Blowfish and Donkeys
Updated: Mar 21, 2022
After a long day at the factory, we headed into the city & with a quick stop to check in at our hotel we were off to dinner. When we walk into restaurant the host leads us into a room that looks like a cross between a buffet and an exotic aquarium. David tells me that it’s my turn to pick out dinner and sends me around the room to figure out what’s what and how much of it we want. I should note at this point that at every meal we have had enough food for a group twice our size. I don’t even know where to start with the ordering, much less where to stop. Winnie senses my state of bewilderment and jumps in to help. “You must try that one in that tank. It is a blowfish.” O.K. blowfish it is. Now I just have to figure out what goes with blowfish. Apparently gigantic stone crabs, a whole duck, some unidentified pork parts, some dumplings, and several kinds of vegetables are needed to round out the meal… and some soup thrown in for good measure.
In most Chinese restaurants there are a number of private rooms. This is normally where we find ourselves for dinner and tonight is no exception. It’s nice to have the privacy, but I kind of like the people watching aspect of being out on the town, so it’s a bit of a give and take.
David is in a very good mood tonight after all that we accomplished today, and decides that we should order some wine. But what do you drink with blowfish and duck? I soon find out that this is a bit of a trick question due to the fact that in China wine translates as liquor. We end up with some 90 proof hooch that burns a bit more than the Petit Verdot you might have been thinking of.
Within 15 minutes we’ve had three shots and Nick is mostly drunk. David and Winnie have a fair amount of fun at his expense, and nobody feels it’s appropriate to fill me on what’s so funny. So what do I do? I start snacking on the complimentary appetizers that the chef has sent up to us. “What’s this?” I ask Winnie in between jokes. “It is donkey… you know donkey?” Shit. Yes I know donkey. I just didn’t know it was edible (barely by the way). I smile my way through another bite and wash it down with 3 ounces of Chinese fire water. Lesson learned. Ask first or don’t ask.
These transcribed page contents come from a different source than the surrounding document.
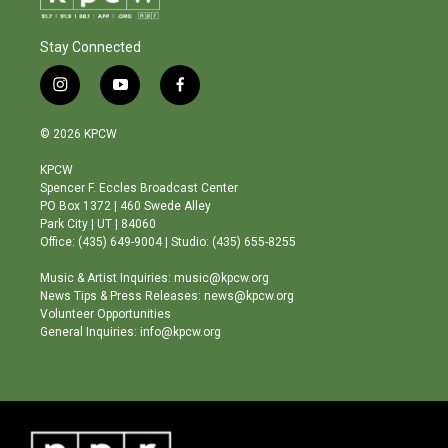
Stay Connected
i
y
f
n
o
a
s
u
c
© 2026 KPCW
t
t
e
a
u
b
KPCW
g
b
o
Spencer F. Eccles Broadcast Center
r
e
o
PO Box 1372 | 460 Swede Alley
a
k
Park City | UT | 84060
m
Office: (435) 649-9004 | Studio: (435) 655-8255
Music & Artist Inquiries: music@kpcw.org
News Tips & Press Releases: news@kpcw.org
Volunteer Opportunities
General Inquiries: info@kpcw.org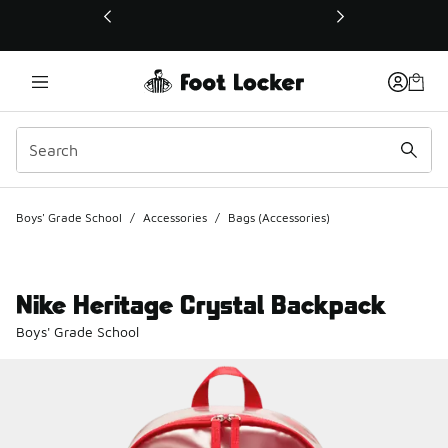
This link will open in a new window
Boys' Grade School
/
Accessories
/
Bags (Accessories)
Nike Heritage Crystal Backpack
Boys' Grade School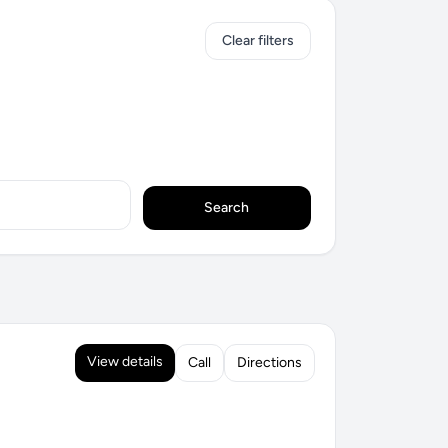
Clear filters
Search
View details
Call
Directions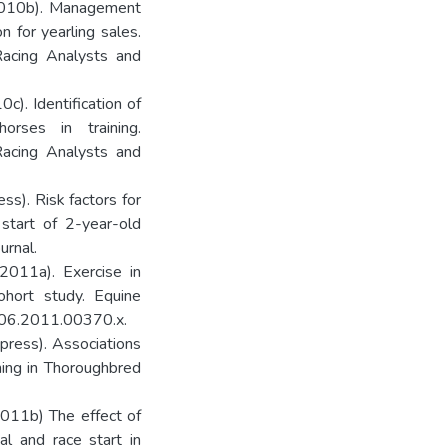
 (2010b). Management
n for yearling sales.
Racing Analysts and
0c). Identification of
orses in training.
Racing Analysts and
ess). Risk factors for
l start of 2-year-old
urnal.
(2011a). Exercise in
ohort study. Equine
3306.2011.00370.x.
n press). Associations
ning in Thoroughbred
(2011b) The effect of
ial and race start in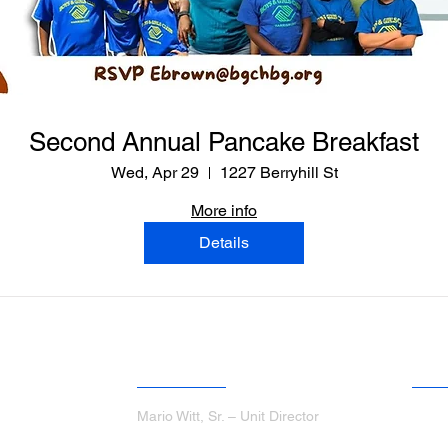
Second Annual Pancake Breakfast
Wed, Apr 29
1227 Berryhill St
More info
Details
ANGINO CLUBHOUSE
JOH
Mario Witt, Sr. – Unit Director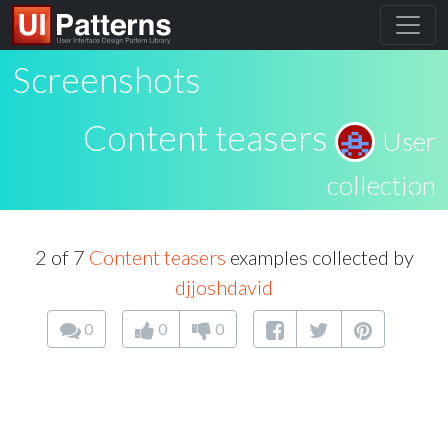
Screenshots
Content teasers
User
collection
2 of 7
Content teasers
examples collected by
djjoshdavid
0
0
0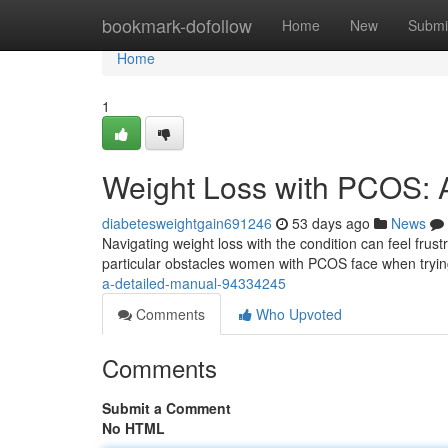
Home
bookmark-dofollow
Home
New
Submi
Home
1
Weight Loss with PCOS:
diabetesweightgain691246
53 days ago
News
Navigating weight loss with the condition can feel frustr
particular obstacles women with PCOS face when tryi
a-detailed-manual-94334245
Comments
Who Upvoted
Comments
Submit a Comment
No HTML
The rest of the meal flows by smoothly with David and Nick taking turns teaching me inaccurate Chinese lessons, and Winnie warning me that “What they say does not mean really what they say it means.” The blowfish by the way is delicious, but the skin has an exceptionally odd texture that is honestly exactly what you would expect to feel if you looked at a fully inflated blowfish and thought about eating it.
By the time dinner is over the bottle of “wine” is empty, and we are headed out for another adventure. This time instead of going to the bar we are headed to get an authentic Chinese Foot Massage. Score one for the good guys.
I have no idea what to expect from this experience, except that it’s bound to be a good thing. We get set up in yet another private room with super fancy Chinese Barcaloungers and promptly have our bare feet in tubs of hot water and pretty Chinese girls bringing us little plates of sunflower seeds and tiny cups of tea. So far so good.
Eventually the massage team comes in and gets to work beating the ever-living crap out of us starting with the soles of our feet and finishing with a full body percussion jam that would have impressed John Bonham. At one point they actually brought out rubber mallets and started beating us with them. Now, I don’t want to give you the impression that this was a miserable experience by any stretch of the imagination. Despite the fact that I had to hold back a couple of screams, and couldn’t help but flinch a few times, this was actually a treat. By the time they left us there with heated bags of beans behind our heads, I felt more relaxed than I have in quite a while.
However, I was not quite as relaxed as Nick who fell asleep about 15 minutes into the massage and caused quite a bit of laughter from the whole group of us as he snored through a fair amount of abuse. At a couple of points I was pretty sure that the girl working him over was digging in extra hard just to see if she could wake him up… which she couldn’t. Needless to say, by the time we shook Nick awake, it was time to head back to the hotel for a solid night’s sleep with another busy day looming ahead.